**Instructions for the task:**
Pictures are to be left out, and only the lines below starting at the one with "Add to wishlist" and ending at the one with "Folding units and" are to be reproduced, each exactly, both ends included.

- - -

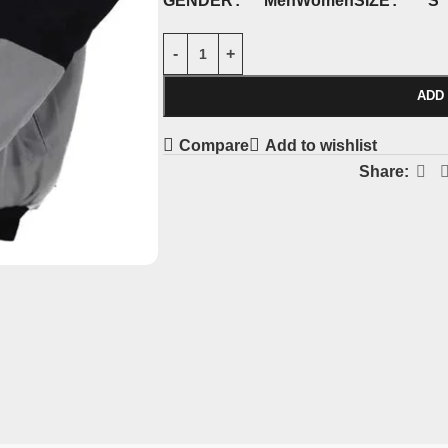
S
GENDER
SIZE
Men
Women
ADD
Compare
Add to wishlist
Share:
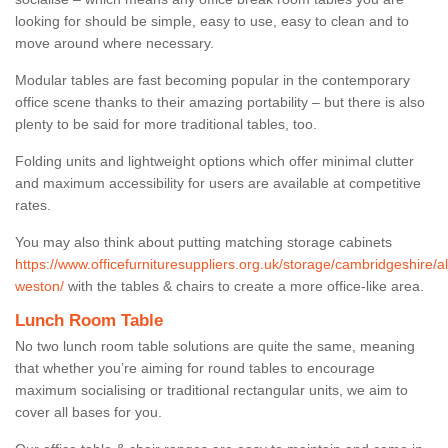
looking for should be simple, easy to use, easy to clean and to
move around where necessary.
Modular tables are fast becoming popular in the contemporary
office scene thanks to their amazing portability – but there is also
plenty to be said for more traditional tables, too.
Folding units and lightweight options which offer minimal clutter
and maximum accessibility for users are available at competitive
rates.
You may also think about putting matching storage cabinets
https://www.officefurnituresuppliers.org.uk/storage/cambridgeshire/a
weston/
with the tables & chairs to create a more office-like area.
Lunch Room Table
No two lunch room table solutions are quite the same, meaning
that whether you’re aiming for round tables to encourage
maximum socialising or traditional rectangular units, we aim to
cover all bases for you.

- - -

**Reply to the exercise:**
Add to wishlist
Share:
looking for should be simple, easy to use, easy to clean and to
move around where necessary.
Modular tables are fast becoming popular in the contemporary
office scene thanks to their amazing portability – but there is also
plenty to be said for more traditional tables, too.
Folding units and lightweight options which offer minimal clutter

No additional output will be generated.